The Military History of Narvik
My knowledge of the ins-and-outs of World War II is limited to some of the major milestones, but if you know your history (or if you are from Norway) you'll know that Narvik played a key role during that war.
Narvik’s strategic importance was as the main port for the export of the iron ore that was mined just over the border in Sweden. Both sides wanted control.
In April 1940, ten German warships sailed into Narvik’s Ofotfjorden. The two Norwegian naval vessels defending the harbour were swiftly torpedoed and sunk, with the loss of 282 lives. The German assault had begun.
While the town of Narvik had fallen to the Germans, local volunteers supported by the Norwegian infantry were quickly mobilised to try and contain the occupying forces. Essentially this was pitting inexperienced fishermen and farmers against the elite alpine troops from Austria who were fighting for Nazi Germany.
In May 1940, the Allied Forces attempted to push the Germans out of Norway. British warships, infantry from the French Foreign Legion, and also forces from Poland joined with the Norwegian resistance, engaging the German forces on all sides.
Fighting across the mountainous terrain was hard and difficult. Slowly but surely, from rock to rock, from mountain top to mountain top, the Allied Forces pushed the Germans away from the Norwegian coast and back towards the Swedish border.
Just at the point when the liberation of Norway was in sight, the speedy advance of the German army across the European continent led to a strategic decision by the Allied Forces to withdraw their troops from Norway and redirect their attentions to stopping the Germans’ advance elsewhere.
This left Norway completely exposed and the Germans quickly resumed control of the country and the iron ore that was such a vital component of the Germans’ war effort.
A lot of blood was shed and a lot of lives were destroyed during an intense period of conflict in Norway that achieved only small gains — small gains that were then totally relinquished.
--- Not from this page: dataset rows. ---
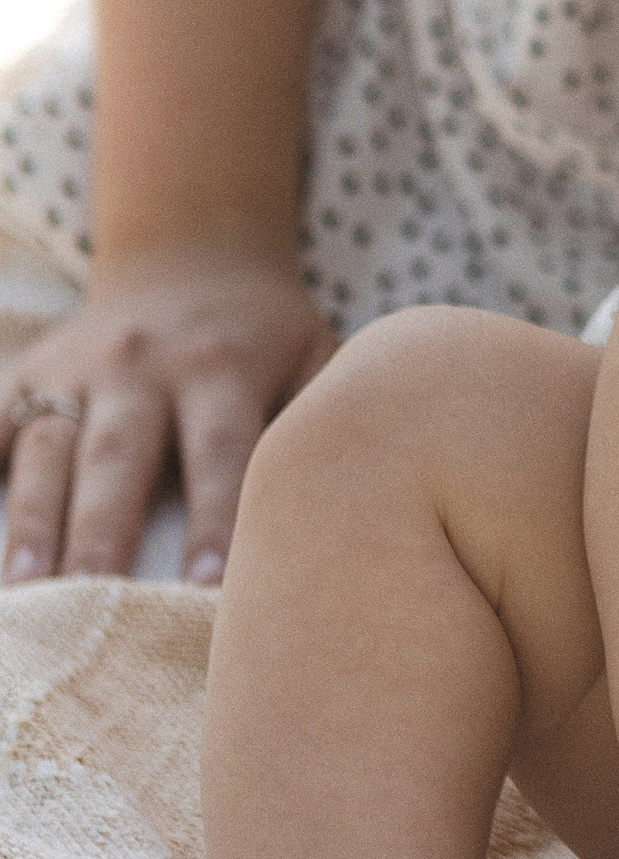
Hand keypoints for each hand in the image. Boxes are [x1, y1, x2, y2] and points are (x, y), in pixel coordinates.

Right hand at [2, 244, 337, 585]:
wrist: (194, 255)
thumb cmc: (267, 334)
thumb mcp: (315, 354)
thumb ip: (323, 417)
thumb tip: (346, 502)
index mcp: (220, 365)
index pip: (219, 452)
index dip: (215, 519)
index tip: (205, 588)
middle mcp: (140, 364)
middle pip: (119, 457)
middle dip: (104, 533)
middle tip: (93, 603)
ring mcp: (74, 369)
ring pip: (47, 450)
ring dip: (33, 522)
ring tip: (26, 594)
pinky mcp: (26, 374)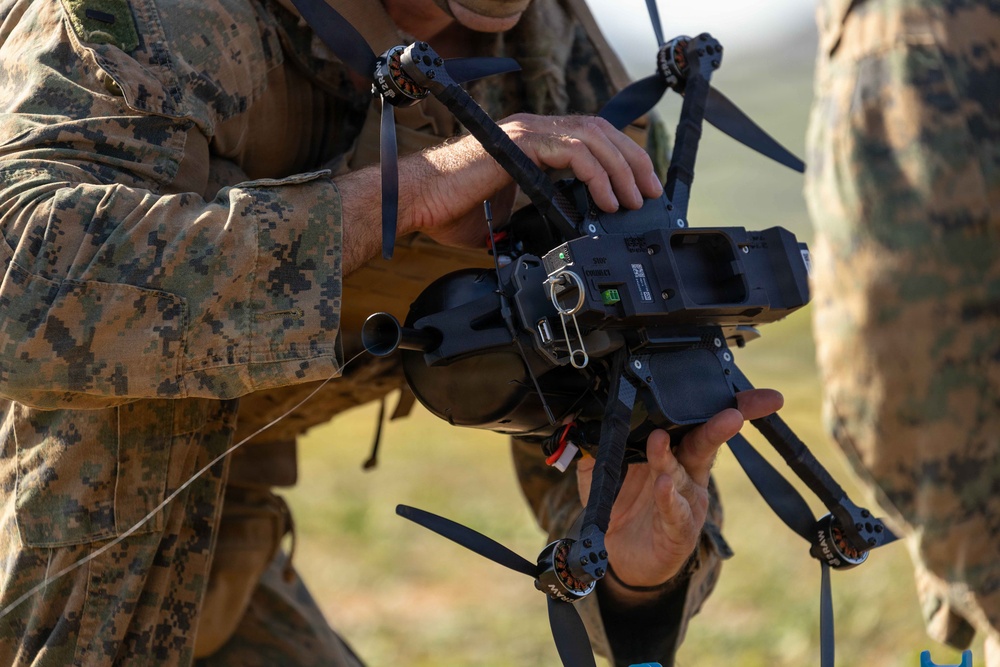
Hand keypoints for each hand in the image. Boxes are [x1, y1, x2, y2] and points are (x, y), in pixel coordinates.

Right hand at [338, 112, 661, 273]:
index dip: (621, 160)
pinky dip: (597, 174)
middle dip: (632, 162)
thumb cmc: (450, 210)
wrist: (417, 203)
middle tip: (650, 194)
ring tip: (633, 200)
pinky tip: (606, 199)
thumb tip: (560, 238)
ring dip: (621, 169)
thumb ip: (536, 216)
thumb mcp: (508, 216)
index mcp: (532, 142)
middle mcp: (533, 130)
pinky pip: (572, 151)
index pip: (590, 138)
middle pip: (601, 131)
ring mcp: (526, 132)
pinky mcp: (519, 142)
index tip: (640, 190)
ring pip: (593, 136)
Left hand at [576, 389, 783, 593]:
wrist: (620, 555)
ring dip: (668, 458)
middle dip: (722, 425)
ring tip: (657, 441)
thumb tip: (583, 418)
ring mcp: (686, 501)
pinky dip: (668, 498)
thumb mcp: (603, 471)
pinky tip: (663, 484)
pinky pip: (674, 512)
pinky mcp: (678, 530)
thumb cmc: (622, 505)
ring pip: (681, 474)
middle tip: (731, 413)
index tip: (746, 394)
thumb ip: (597, 446)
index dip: (719, 406)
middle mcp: (687, 473)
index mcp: (675, 451)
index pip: (694, 421)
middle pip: (705, 443)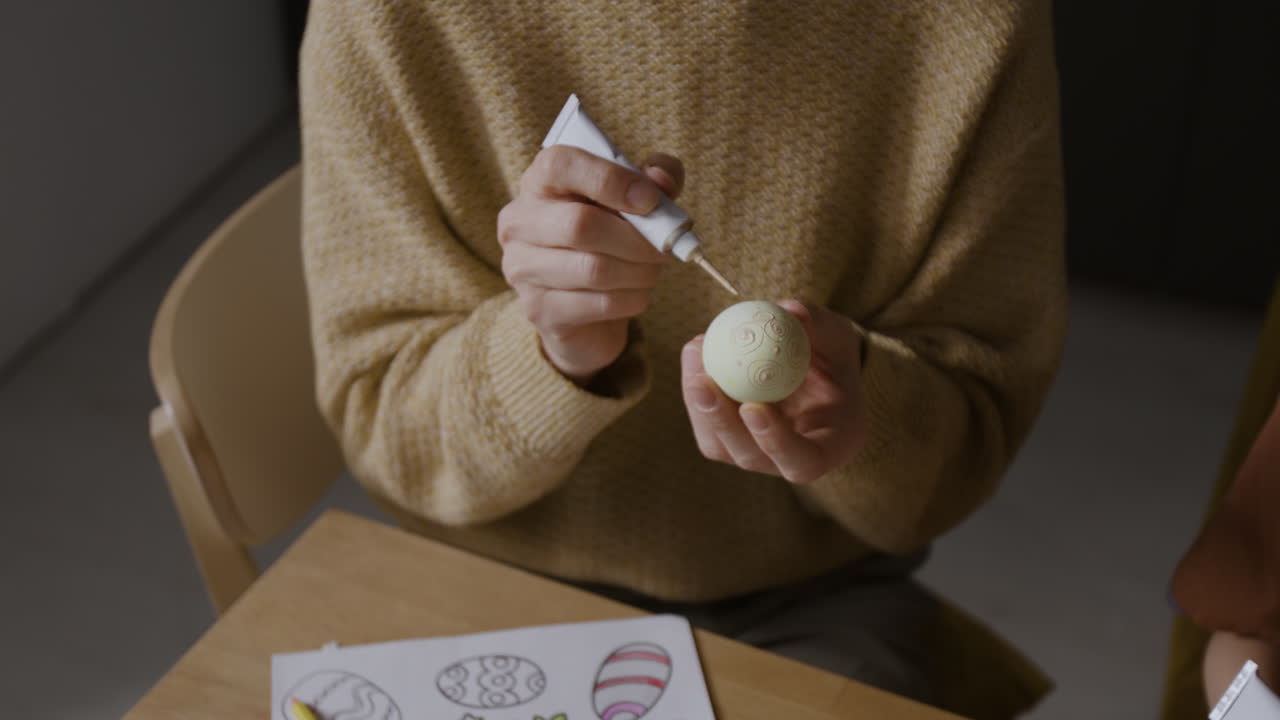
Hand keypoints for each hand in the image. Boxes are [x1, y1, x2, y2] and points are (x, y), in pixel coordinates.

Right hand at [497, 145, 683, 384]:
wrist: (587, 307)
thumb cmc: (610, 238)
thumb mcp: (636, 200)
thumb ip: (654, 180)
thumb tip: (661, 178)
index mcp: (539, 182)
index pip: (560, 165)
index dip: (609, 179)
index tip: (649, 200)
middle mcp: (519, 222)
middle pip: (580, 225)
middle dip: (636, 239)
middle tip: (664, 247)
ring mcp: (522, 268)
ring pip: (594, 269)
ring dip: (639, 272)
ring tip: (650, 271)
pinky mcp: (538, 309)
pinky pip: (599, 303)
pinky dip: (632, 299)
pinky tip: (637, 294)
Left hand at [681, 300, 865, 483]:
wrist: (815, 366)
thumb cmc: (833, 352)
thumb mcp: (837, 334)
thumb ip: (818, 324)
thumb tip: (790, 311)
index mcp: (831, 446)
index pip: (803, 463)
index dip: (776, 442)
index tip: (754, 408)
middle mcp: (790, 460)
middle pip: (750, 457)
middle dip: (721, 423)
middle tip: (704, 384)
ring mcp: (757, 455)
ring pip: (719, 445)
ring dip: (699, 403)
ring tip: (696, 352)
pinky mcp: (728, 441)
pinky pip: (706, 423)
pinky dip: (695, 388)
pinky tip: (695, 351)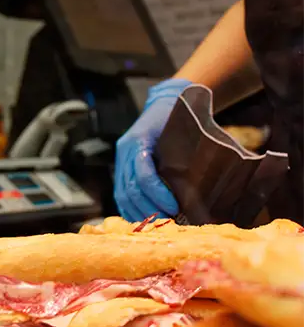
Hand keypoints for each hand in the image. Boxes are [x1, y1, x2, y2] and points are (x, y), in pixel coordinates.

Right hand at [114, 79, 190, 221]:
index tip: (174, 207)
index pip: (143, 174)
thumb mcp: (186, 130)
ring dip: (139, 213)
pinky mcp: (122, 168)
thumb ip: (189, 153)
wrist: (165, 101)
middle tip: (168, 223)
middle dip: (149, 209)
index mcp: (139, 140)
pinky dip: (131, 210)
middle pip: (130, 189)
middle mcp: (125, 151)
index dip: (157, 194)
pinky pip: (121, 194)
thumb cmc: (182, 116)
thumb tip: (206, 186)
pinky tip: (144, 221)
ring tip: (158, 225)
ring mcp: (121, 159)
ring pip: (122, 194)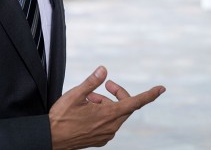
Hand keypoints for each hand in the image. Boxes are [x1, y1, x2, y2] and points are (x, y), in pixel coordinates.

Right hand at [48, 66, 165, 149]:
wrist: (50, 139)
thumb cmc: (61, 117)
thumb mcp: (75, 94)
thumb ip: (92, 82)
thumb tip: (104, 70)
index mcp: (109, 115)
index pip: (135, 102)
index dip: (149, 95)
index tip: (161, 89)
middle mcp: (111, 127)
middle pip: (125, 106)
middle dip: (117, 94)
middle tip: (106, 85)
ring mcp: (106, 135)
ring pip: (115, 114)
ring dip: (106, 104)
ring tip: (89, 100)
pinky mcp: (99, 140)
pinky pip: (108, 123)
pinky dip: (102, 114)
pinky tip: (87, 111)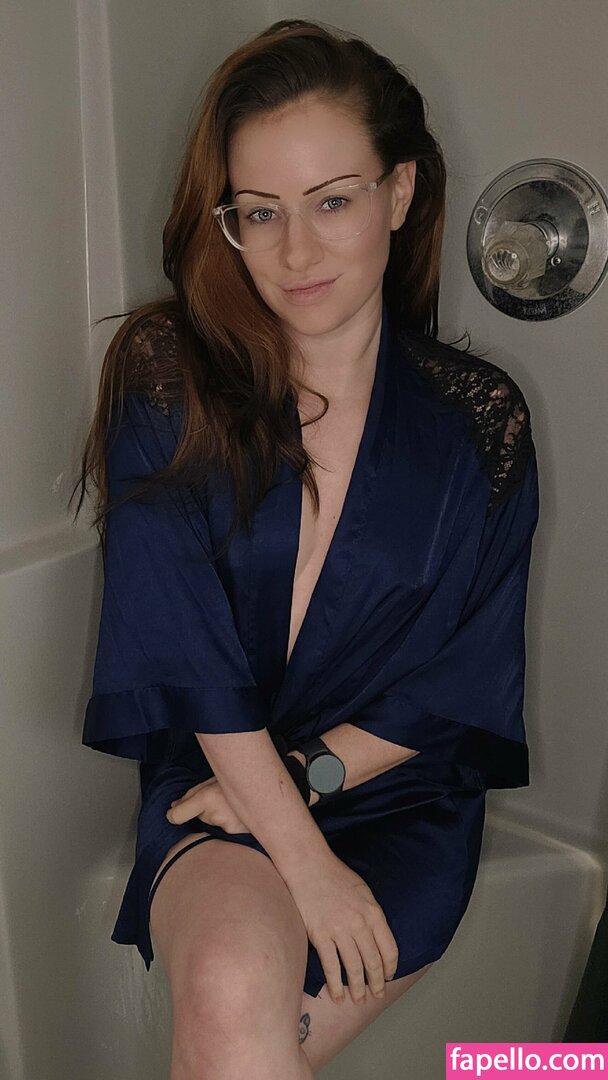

Not much makes sense during times of war.
Visiting Narvik military museum, and the surrounding region, is a unique opportunity to get an understanding of what that period of time might have been like for the people of northern Norway and the international contingents of soldiers battling for supremacy and control.
There are numerous monuments and markers that commemorate some of sites of key battles. Places such as Skjomnes, Bjerkvik, Ose, Lapphaugen, and Bardufoss are just some of the locations that saw fierce fighting.
One of the shocking chapters of the German occupation of Norway was the Beisfjord concentration camp. I hadn’t heard about this before, but the museum in Narvik clearly presents the available information and numerous artefacts.
In 1942, to help build their defences and the infrastructure required to export the iron ore from Narvik, the Germans brought in prisoners from the Yugoslav region. These were mainly Serbian and Bosnian men, political prisoners and prisoners-of-war.
There are documented reports of the prisoners being ordered to dig graves and then being lined up so that their bodies would drop into the grave after the guards had shot them. There are further reports that during an outbreak of typhus, ill prisoners were confined to the infirmary barracks. These were then doused with gasoline and set on fire.
Thousands of Yugoslav prisoners lost their lives in Norway during the German occupation.
World War II was a defining period of history for the town of Narvik and the people of northern Norway. Visiting this spectacular region is also an opportunity to remind yourself of the madness of war, and to pay your respects to the people who lost their lives fighting for the future that they believed in.